Ms Donelan said: “We are delivering a fairer system for students, graduates and taxpayers as well as future-proofing the student finance system.

“We are freezing tuition fees and slashing interest rates for new student loan borrowers, making sure that under these terms no-one will pay back more than they have borrowed in real terms.”

She added: “We are investing an extra £900 million in our post-18 education system and bringing about revolutionary change in the way students can study, retrain and upskill throughout their lifetime.”

Sir Philip Augar, chairman of the Augar review into higher education, said: “The Skills Bill already going through Parliament, the lifelong learning entitlement, the reforms to student finance and the refocusing of HE provide a framework that is fair, sustainable and has the potential to drive the whole economy forward.”

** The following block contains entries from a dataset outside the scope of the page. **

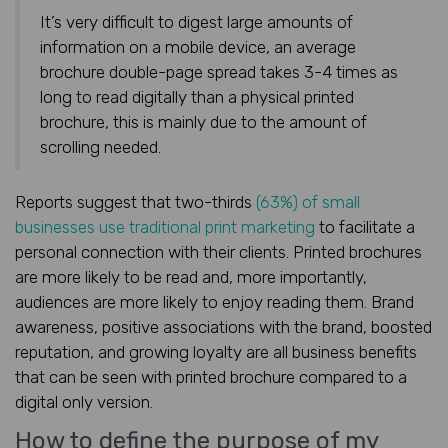
It’s very difficult to digest large amounts of
information on a mobile device, an average
brochure double-page spread takes 3-4 times as
long to read digitally than a physical printed
brochure, this is mainly due to the amount of
scrolling needed.
Reports suggest that two-thirds
(63%) of small
businesses use traditional print marketing
to facilitate a
personal connection with their clients. Printed brochures
are more likely to be read and, more importantly,
audiences are more likely to enjoy reading them. Brand
awareness, positive associations with the brand, boosted
reputation, and growing loyalty are all business benefits
that can be seen with printed brochure compared to a
digital only version.
How to define the purpose of my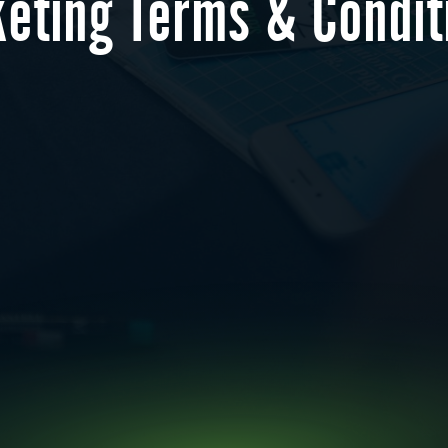
keting Terms & Condit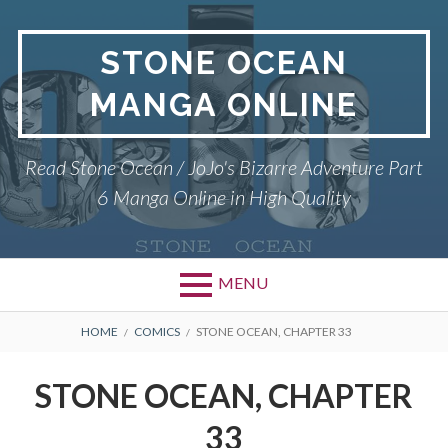
Skip
to
STONE OCEAN
content
MANGA ONLINE
Read Stone Ocean / JoJo's Bizarre Adventure Part
6 Manga Online in High Quality
MENU
BREADCRUMBS
HOME
COMICS
STONE OCEAN, CHAPTER 33
STONE OCEAN, CHAPTER
33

Here are some of the key figures:

  • If the system were left as it currently is, graduates would pay 59 pence in every pound of their loan back over the lifetime of their loans. Under the reforms, graduates will pay 81 pence of every pound back.
  • This means that the Government’s Resource Accounting and Budgeting (RAB) charge (the cost to Government from borrowing to support student loans) will halve. Under the current system, in 2026-27 the RAB charge is expected to be 41% but under the new reforms it will fall to 19%.
  • In 2019/20, 40% of 19-year-olds had not achieved two E grades at A-level or their equivalent and 29% had not achieved a GCSE pass in English and maths.
  • The number of students who entered university without GCSE passes in maths and English in 2021 was 4,800.